▸ TASKS TO COMPLETE
A. In the text about Bob Lutz, what do these answer?
(i) At which company did he cement his reputation?
(ii) How many languages does he speak?
(iii) Who left GM in the early 1970s?
B. Can you carry on the text about Bob Lutz from where it stops?

▸ TEXT
# # #

DETROIT For the past three years here, in the city of cars, there has been but one name explicitly synonymous with Car Guy. Bob Lutz. Bob Lutz the cosmopolitan General Motors Corp. vice chairman of product development who cut his teeth at BMW AG, cemented his reputation at Chrysler Corp. and speaks four languages. Bob Lutz, ex-marine pilot, still-extreme civilian pilot and ultimate auto-executive-as-auto-enthusiast.

DETROIT — For the past three years here, in the city of cars, there has been but one name explicitly synonymous with “Car Guy.”

Bob Lutz.

Bob Lutz the cosmopolitan General Motors Corp. vice chairman of product development who cut his teeth at BMW AG, cemented his reputation at Chrysler Corp. and speaks four languages. Bob Lutz, ex-marine pilot, still-extreme civilian pilot and ultimate auto-executive-as-auto-enthusiast.

Cigar-chomping, fast-driving Bob Lutz is the only hair-on-fire, let's-kick-some-butt executive GM has had since John Z. DeLorean left the company in the early 1970s.

# # #

▸ Stored items
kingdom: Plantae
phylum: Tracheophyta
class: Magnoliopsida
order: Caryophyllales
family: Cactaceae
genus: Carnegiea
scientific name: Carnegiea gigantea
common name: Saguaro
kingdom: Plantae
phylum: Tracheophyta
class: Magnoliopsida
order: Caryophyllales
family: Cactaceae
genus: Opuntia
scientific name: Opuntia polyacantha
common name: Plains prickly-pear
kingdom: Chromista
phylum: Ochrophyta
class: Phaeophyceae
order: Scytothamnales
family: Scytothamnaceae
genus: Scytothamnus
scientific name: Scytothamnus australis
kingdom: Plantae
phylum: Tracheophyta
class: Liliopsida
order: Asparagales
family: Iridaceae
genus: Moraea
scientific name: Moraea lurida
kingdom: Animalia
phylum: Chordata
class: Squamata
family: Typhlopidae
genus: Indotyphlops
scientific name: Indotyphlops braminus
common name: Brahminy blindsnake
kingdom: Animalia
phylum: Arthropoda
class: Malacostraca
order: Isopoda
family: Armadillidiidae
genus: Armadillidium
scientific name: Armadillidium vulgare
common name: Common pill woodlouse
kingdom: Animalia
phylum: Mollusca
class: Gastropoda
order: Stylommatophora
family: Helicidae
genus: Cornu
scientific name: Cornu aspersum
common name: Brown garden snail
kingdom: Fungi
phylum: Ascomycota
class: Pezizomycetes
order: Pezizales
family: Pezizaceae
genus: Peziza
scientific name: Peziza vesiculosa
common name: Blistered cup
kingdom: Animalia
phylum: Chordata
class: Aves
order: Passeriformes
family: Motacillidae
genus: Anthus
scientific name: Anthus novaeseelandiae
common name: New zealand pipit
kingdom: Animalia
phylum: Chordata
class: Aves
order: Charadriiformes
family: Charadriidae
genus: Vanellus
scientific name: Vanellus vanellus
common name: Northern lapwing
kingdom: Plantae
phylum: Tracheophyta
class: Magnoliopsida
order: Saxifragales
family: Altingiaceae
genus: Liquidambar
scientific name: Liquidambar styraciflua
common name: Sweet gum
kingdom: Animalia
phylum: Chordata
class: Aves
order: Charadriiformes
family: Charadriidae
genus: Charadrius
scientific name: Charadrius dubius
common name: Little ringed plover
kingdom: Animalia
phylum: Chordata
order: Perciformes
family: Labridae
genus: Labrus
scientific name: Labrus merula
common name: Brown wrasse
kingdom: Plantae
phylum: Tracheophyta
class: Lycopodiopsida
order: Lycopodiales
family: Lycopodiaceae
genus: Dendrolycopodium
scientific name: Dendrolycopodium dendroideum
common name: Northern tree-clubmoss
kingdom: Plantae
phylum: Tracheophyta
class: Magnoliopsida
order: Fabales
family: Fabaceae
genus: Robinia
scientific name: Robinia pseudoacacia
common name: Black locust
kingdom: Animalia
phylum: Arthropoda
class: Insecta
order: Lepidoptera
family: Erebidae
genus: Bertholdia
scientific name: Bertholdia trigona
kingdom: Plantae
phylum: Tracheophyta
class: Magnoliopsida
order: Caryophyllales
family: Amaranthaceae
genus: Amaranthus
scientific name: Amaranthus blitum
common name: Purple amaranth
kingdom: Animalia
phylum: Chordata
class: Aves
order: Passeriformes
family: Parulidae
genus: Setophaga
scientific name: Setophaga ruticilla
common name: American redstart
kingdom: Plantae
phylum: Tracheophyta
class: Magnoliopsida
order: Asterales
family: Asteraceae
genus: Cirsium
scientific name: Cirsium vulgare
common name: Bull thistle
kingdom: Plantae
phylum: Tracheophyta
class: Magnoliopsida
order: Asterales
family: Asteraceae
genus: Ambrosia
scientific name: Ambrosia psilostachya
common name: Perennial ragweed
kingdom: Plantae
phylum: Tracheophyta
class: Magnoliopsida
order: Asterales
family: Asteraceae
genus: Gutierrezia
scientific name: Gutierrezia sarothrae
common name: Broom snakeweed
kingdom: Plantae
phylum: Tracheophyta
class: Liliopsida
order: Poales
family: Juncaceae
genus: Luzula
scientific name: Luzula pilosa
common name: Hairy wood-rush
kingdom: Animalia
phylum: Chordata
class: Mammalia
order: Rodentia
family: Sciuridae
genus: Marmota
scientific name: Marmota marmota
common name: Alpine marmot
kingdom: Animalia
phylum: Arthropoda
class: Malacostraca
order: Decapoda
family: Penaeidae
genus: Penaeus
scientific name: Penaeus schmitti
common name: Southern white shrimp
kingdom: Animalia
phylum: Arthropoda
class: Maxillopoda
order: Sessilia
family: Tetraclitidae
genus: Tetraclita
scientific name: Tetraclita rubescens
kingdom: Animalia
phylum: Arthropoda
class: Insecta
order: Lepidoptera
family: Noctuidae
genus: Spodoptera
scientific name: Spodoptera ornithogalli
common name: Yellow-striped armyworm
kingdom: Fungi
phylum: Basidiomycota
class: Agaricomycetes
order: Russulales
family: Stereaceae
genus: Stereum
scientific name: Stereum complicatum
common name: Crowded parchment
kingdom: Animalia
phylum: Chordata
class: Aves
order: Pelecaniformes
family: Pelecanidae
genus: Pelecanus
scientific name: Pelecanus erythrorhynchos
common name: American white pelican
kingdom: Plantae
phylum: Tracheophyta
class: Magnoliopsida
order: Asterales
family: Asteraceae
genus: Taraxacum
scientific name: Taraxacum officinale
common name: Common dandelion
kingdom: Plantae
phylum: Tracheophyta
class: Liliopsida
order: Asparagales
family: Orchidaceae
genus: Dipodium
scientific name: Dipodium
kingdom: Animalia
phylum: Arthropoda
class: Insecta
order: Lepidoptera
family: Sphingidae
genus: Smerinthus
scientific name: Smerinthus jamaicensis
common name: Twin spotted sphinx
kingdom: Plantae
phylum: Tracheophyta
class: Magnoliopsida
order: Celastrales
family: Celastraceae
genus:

# # #

▸ RESULTS FOR EACH TASK
A.
(i) Chrysler Corp.
(ii) Four
(iii) John Z. DeLorean

B.
GM Chairman Rick Wagoner knew that is exactly what he wanted when he recruited Lutz in 2001 to revolutionize the company's languid product-development culture. Lutz has done for GM what the X Games did for sports: given it a new, more youthful appeal. Even so, Lutz is not perfect, or without detractors.

Ward's interviewed Lutz on the eve of his 3-year anniversary at GM. Three years originally was to be the extent of his contract, but Lutz startled some GM folks last year by rather casually revealing his exit date wasn't cast in stone, and that he might stay on longer. It now seems certain he isn't going anywhere.

He says he has no plans to retire because he's still having too much fun. “I keep telling Rick I don't want to work until I'm 80 and I'm 72 now,” he says.

Who will replace Lutz when he finally bows out? Lutz says he has no “crown prince” in mind, and that he has identified a small cadre of passionate product people in GM's global empire who collectively could carry on his crusade if no single leader emerges.

So after three years on the job, what's he done? Has the car guy's car guy lived up to his billing?

When Wagoner plucked Lutz from his chairmanship at troubled battery maker Exide Technologies, he reasoned that if perpetually stodgy GM was to reverse its decades-long erosion of market share and compete with the immensely competent new generation of products pouring into the U.S. from Europe and Japan, the company desperately needed a high-flying personality to inject new energy into the company's humdrum vehicle lineup.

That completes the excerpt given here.